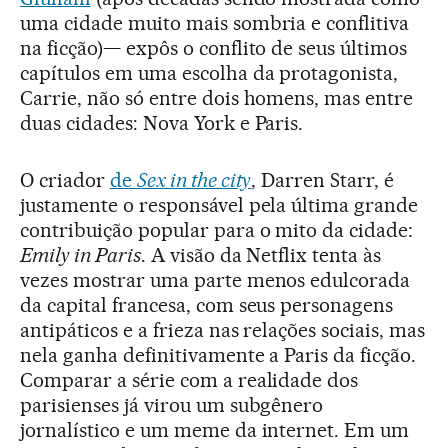
uma cidade muito mais sombria e conflitiva
na ficção)— expôs o conflito de seus últimos
capítulos em uma escolha da protagonista,
Carrie, não só entre dois homens, mas entre
duas cidades: Nova York e Paris.
O criador
de
Sex in the city
, Darren Starr, é
justamente o responsável pela última grande
contribuição popular para o mito da cidade:
Emily in Paris
. A visão da Netflix tenta às
vezes mostrar uma parte menos edulcorada
da capital francesa, com seus personagens
antipáticos e a frieza nas relações sociais, mas
nela ganha definitivamente a Paris da ficção.
Comparar a série com a realidade dos
parisienses já virou um subgênero
jornalístico e um meme da internet. Em um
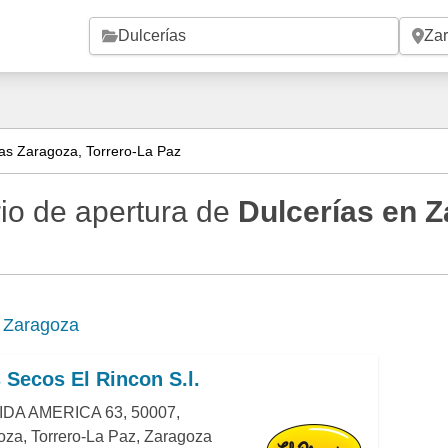
Saltar al contenido principal
as Zaragoza, Torrero-La Paz
io de apertura de
Dulcerías en Z
e
Zaragoza
 Secos El Rincon S.l.
DA AMERICA 63, 50007,
za, Torrero-La Paz, Zaragoza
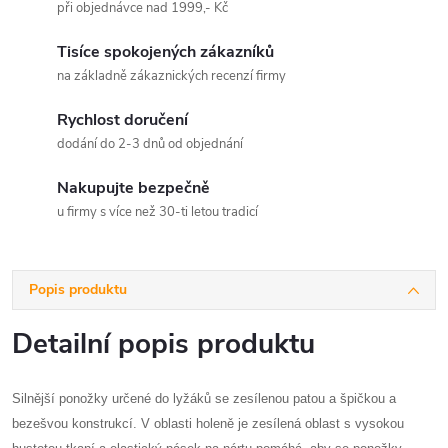
při objednávce nad 1999,- Kč
Tisíce spokojených zákazníků
na základně zákaznických recenzí firmy
Rychlost doručení
dodání do 2-3 dnů od objednání
Nakupujte bezpečně
u firmy s více než 30-ti letou tradicí
Popis produktu
Detailní popis produktu
Silnější ponožky určené do lyžáků se zesílenou patou a špičkou a
bezešvou konstrukcí. V oblasti holeně je zesílená oblast s vysokou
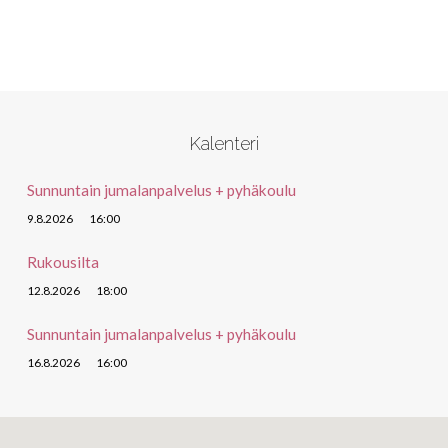
Kalenteri
Sunnuntain jumalanpalvelus + pyhäkoulu
9.8.2026
16:00
Rukousilta
12.8.2026
18:00
Sunnuntain jumalanpalvelus + pyhäkoulu
16.8.2026
16:00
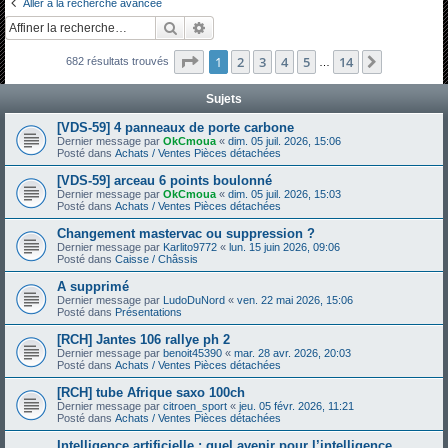
Aller à la recherche avancée
h
Rechercher
Recherche avancée
e
Page
1
sur
14
1
2
3
4
5
14
Suivante
682 résultats trouvés
r
…
c
Sujets
h
[VDS-59] 4 panneaux de porte carbone
e
Dernier message par
OkCmoua
«
dim. 05 juil. 2026, 15:06
Posté dans
Achats / Ventes Pièces détachées
r
[VDS-59] arceau 6 points boulonné
Dernier message par
OkCmoua
«
dim. 05 juil. 2026, 15:03
Posté dans
Achats / Ventes Pièces détachées
Changement mastervac ou suppression ?
Dernier message par
Karlito9772
«
lun. 15 juin 2026, 09:06
Posté dans
Caisse / Châssis
A supprimé
Dernier message par
LudoDuNord
«
ven. 22 mai 2026, 15:06
Posté dans
Présentations
[RCH] Jantes 106 rallye ph 2
Dernier message par
benoit45390
«
mar. 28 avr. 2026, 20:03
Posté dans
Achats / Ventes Pièces détachées
[RCH] tube Afrique saxo 100ch
Dernier message par
citroen_sport
«
jeu. 05 févr. 2026, 11:21
Posté dans
Achats / Ventes Pièces détachées
Intelligence artificielle : quel avenir pour l’intelligence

• _WHAT YOU HAVE TO DO_: Wherever a line holds the word "avancée", copy that line out of the entries above.

• _RESULT_:
Aller à la recherche avancée
Recherche avancée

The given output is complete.